Фалько пожал плечами.
— Почему Войли позволили тебе заключить эту странную сделку с покойником? Отпустить семнадцатилетнюю дочь одну, в чужой город, на крайне сомнительных условиях…
— Мне было восемнадцать!
— Злишься? Значит, тоже задавала себе этот вопрос.
— Позже. Через год или полтора. Валериан Конрад поставил принципиальное условие. Я не должна возвращаться в Нид. Родители… Август и Изабель не должны приезжать ко мне в Каше-Абри. Мы можем видеться только на мой день рождения, каждый раз в новом месте.
— И вы никогда не нарушали предписания?
Вопрос веры.

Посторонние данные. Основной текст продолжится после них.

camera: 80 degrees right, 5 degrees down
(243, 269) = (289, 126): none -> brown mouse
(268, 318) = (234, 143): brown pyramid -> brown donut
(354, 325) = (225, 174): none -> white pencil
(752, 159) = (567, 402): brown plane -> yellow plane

Может быть, я сама создала для себя легенду о любящих родителях и поверила в неё?
— Однажды в Мисьюде мы сидели на веранде отеля и смотрели на море. Я сказала, что хочу вернуться, что все уже забыли о… о том, что случилось. А если нет, мне всё равно. Потому что в Каше-Абри у меня никого нет и не будет, и от этого я несчастна.
— И они тебе отказали?
Это была старая боль, и я пожала плечами.

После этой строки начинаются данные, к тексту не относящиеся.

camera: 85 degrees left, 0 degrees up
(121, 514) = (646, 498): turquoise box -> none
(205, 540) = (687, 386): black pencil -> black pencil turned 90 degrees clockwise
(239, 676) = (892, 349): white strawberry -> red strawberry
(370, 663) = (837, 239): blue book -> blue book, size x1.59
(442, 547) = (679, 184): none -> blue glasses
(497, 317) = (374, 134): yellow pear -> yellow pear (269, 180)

— Стали убеждать, что я вытянула счастливый билет, что такой шанс выпадает раз в жизни и я сделаю большую глупость, если им пренебрегу. Передумать, вернуть всё назад будет невозможно. Мне придётся до конца жизни думать о куске хлеба, работать на чужих людей, во всём себе отказывать, терпеть унижения. В общем-то, они были правы. Мы всё это обговорили ещё перед моим отъездом. Тогда мне хотелось сбежать, спрятаться. А ещё казалось, что впереди ждёт удивительная, яркая жизнь, полная новых возможностей. Теперь я иногда думаю… Может быть, они с самого начала знали о завещании Конрада и постепенно готовили меня к вступлению в наследство, подводили к нужному моменту. И делали это за деньги. Злые мысли, да? Я сама стала злой и подозрительной. Как бы там ни было, я беспокоюсь о них. Вдруг те, кто ищет меня, придут к ним?